Recorded data
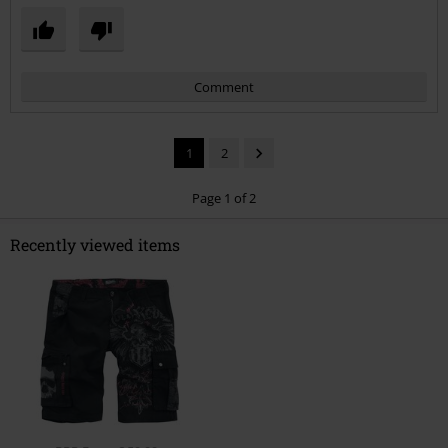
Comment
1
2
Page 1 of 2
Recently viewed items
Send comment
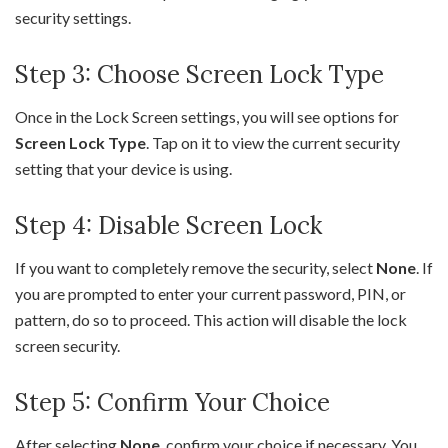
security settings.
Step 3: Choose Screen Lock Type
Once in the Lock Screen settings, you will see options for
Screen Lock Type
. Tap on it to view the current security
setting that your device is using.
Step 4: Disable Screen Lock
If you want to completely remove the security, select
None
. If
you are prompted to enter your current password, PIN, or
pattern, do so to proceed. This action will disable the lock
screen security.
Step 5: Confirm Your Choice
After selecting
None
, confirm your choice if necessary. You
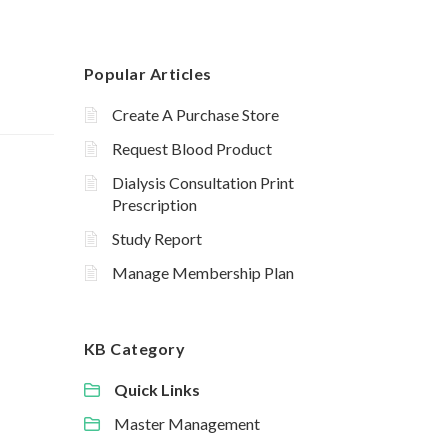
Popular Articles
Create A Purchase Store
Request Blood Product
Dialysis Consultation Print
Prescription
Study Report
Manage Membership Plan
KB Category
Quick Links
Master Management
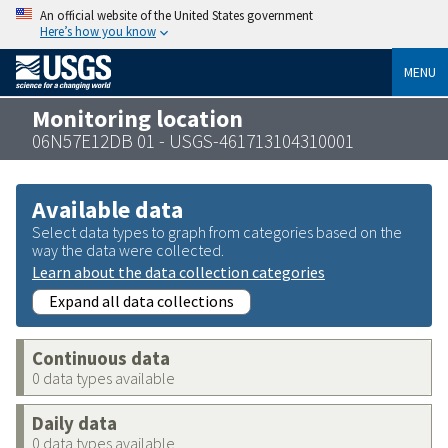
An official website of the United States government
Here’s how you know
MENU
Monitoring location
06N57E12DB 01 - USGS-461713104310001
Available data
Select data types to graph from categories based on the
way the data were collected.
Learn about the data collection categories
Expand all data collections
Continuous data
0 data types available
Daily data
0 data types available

==

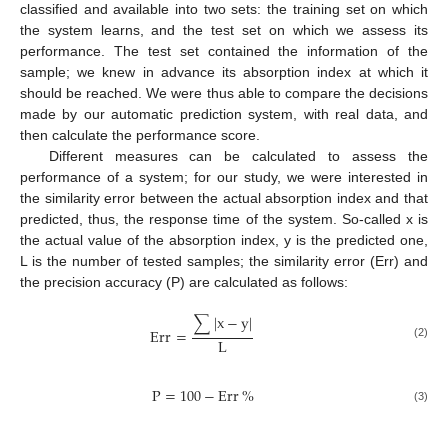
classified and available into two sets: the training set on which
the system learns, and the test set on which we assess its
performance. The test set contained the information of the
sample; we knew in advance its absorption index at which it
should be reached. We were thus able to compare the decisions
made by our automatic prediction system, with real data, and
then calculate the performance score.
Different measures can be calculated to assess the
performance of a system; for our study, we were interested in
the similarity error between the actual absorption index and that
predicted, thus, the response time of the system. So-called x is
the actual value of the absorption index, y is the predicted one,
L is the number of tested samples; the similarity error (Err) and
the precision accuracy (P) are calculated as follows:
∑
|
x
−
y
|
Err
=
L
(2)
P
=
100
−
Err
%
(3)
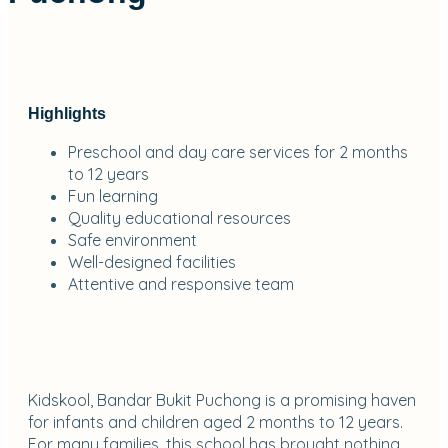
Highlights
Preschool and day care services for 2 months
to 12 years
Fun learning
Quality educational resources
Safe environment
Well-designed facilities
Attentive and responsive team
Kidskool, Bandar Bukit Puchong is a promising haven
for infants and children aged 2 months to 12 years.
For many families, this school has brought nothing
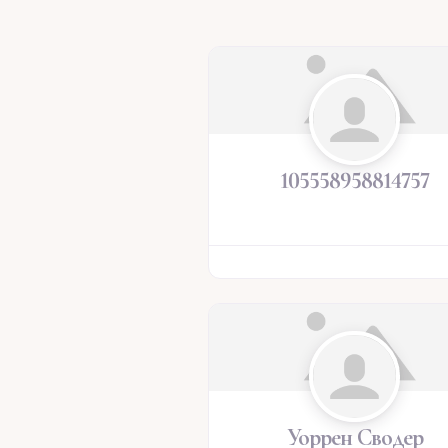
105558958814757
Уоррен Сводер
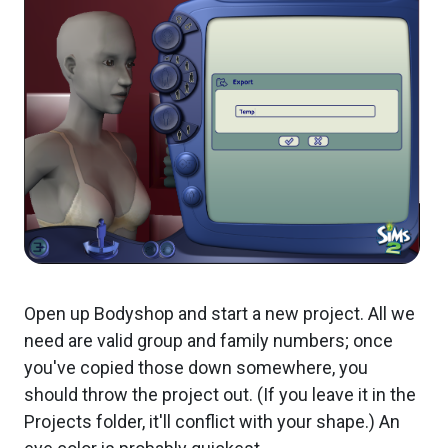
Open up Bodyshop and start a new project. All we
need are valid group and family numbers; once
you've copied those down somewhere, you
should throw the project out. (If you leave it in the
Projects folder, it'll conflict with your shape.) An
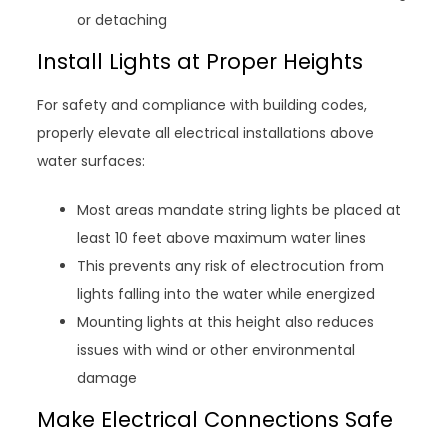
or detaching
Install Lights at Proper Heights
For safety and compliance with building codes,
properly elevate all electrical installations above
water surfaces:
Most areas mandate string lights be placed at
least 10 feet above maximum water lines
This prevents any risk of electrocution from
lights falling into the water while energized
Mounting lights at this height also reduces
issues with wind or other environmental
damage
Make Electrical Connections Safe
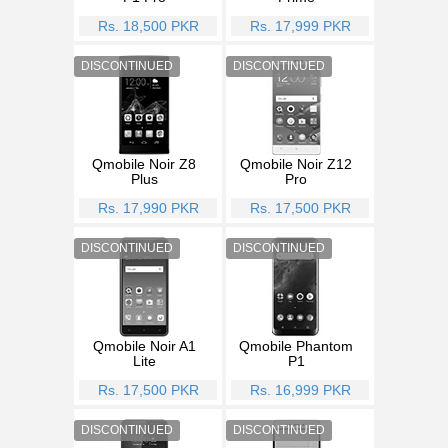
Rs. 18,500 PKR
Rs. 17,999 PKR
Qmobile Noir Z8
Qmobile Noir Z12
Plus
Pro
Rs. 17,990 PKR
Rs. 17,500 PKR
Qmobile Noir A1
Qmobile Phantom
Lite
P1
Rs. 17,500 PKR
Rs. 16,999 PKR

--

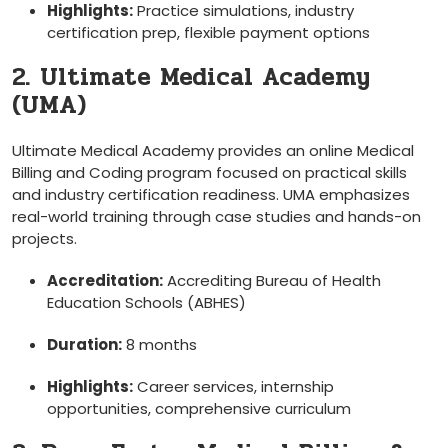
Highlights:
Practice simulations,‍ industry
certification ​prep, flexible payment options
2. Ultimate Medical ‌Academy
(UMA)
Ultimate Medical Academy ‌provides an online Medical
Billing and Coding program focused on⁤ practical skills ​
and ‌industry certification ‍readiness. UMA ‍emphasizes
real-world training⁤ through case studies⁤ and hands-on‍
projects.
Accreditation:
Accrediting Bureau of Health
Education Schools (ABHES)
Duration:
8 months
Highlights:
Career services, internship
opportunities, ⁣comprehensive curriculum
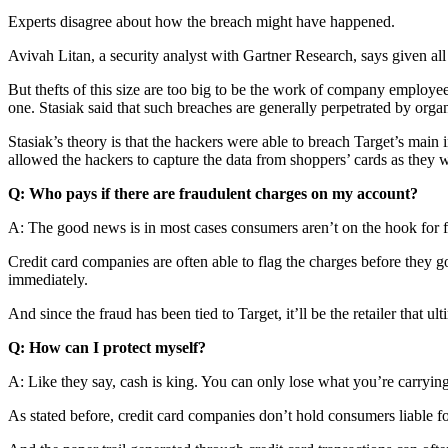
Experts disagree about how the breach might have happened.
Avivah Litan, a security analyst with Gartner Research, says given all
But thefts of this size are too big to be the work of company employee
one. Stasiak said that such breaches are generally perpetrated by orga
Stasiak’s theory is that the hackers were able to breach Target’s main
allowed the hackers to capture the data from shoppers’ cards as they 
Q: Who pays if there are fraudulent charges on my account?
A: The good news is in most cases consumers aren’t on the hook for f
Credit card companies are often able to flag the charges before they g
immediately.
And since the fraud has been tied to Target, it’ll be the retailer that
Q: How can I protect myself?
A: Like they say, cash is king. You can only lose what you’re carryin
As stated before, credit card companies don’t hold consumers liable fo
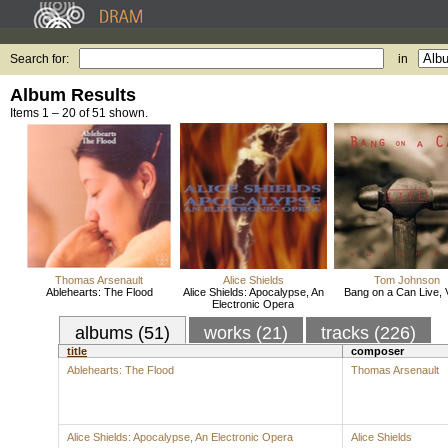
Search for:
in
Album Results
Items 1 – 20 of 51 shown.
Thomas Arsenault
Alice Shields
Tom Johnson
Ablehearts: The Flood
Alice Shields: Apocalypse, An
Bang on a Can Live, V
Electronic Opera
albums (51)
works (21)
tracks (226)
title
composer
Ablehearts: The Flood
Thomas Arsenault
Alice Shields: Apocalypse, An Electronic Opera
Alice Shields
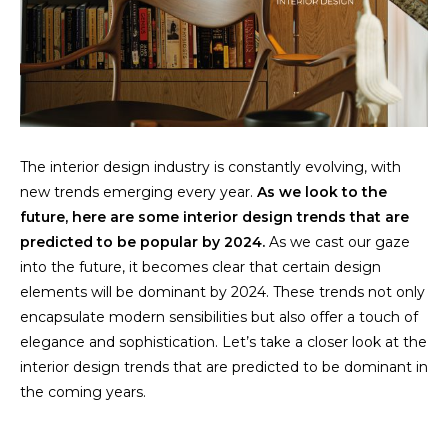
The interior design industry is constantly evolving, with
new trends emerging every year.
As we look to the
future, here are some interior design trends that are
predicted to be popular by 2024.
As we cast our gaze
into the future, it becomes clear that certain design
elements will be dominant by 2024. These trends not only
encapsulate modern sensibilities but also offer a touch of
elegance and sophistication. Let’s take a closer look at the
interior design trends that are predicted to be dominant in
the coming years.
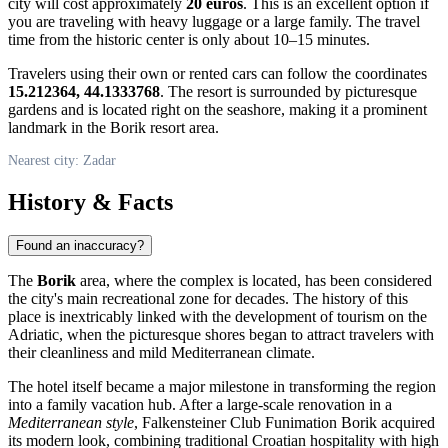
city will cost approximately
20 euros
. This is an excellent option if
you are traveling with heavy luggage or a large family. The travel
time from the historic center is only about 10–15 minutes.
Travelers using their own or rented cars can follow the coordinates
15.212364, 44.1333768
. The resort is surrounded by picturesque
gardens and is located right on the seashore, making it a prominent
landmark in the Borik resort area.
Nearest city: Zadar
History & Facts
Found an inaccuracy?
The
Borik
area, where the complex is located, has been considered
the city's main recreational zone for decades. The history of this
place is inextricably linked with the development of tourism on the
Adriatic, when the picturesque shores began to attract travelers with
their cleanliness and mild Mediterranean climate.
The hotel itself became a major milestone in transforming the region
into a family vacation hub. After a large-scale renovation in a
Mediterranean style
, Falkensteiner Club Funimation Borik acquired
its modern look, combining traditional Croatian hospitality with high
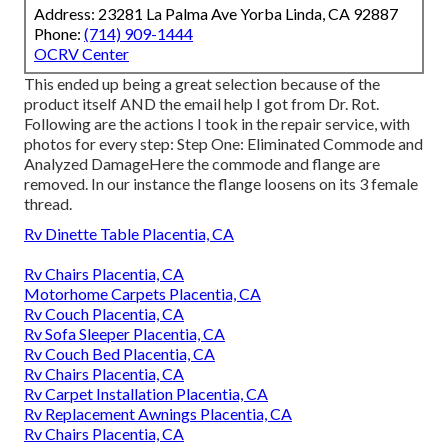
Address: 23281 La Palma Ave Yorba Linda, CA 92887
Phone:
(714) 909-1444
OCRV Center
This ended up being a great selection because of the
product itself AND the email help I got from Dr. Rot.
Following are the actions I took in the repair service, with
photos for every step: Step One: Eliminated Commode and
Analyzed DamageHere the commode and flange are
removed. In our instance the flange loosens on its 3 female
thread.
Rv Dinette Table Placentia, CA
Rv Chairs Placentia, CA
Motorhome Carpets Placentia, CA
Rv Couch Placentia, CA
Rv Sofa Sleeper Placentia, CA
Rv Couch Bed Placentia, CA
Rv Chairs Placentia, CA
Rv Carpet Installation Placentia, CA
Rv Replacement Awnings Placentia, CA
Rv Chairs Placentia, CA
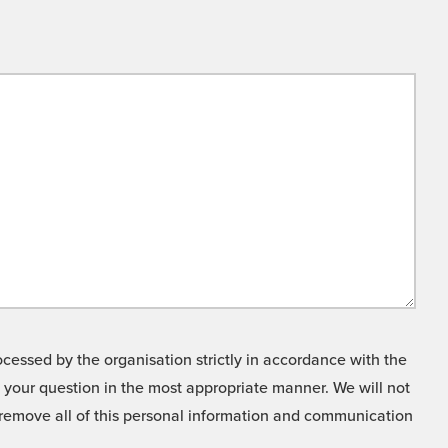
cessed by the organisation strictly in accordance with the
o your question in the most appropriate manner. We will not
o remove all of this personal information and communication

Task description
Begin at the line that has "classified and available" and stop after the line that has "L is the number". Rewrite only those lines, replacing "absorption index" with "absorbance index" and leaving everything else unchanged.

Exercise response
classified and available into two sets: the training set on which
the system learns, and the test set on which we assess its
performance. The test set contained the information of the
sample; we knew in advance its absorbance index at which it
should be reached. We were thus able to compare the decisions
made by our automatic prediction system, with real data, and
then calculate the performance score.
Different measures can be calculated to assess the
performance of a system; for our study, we were interested in
the similarity error between the actual absorbance index and that
predicted, thus, the response time of the system. So-called x is
the actual value of the absorbance index, y is the predicted one,
L is the number of tested samples; the similarity error (Err) and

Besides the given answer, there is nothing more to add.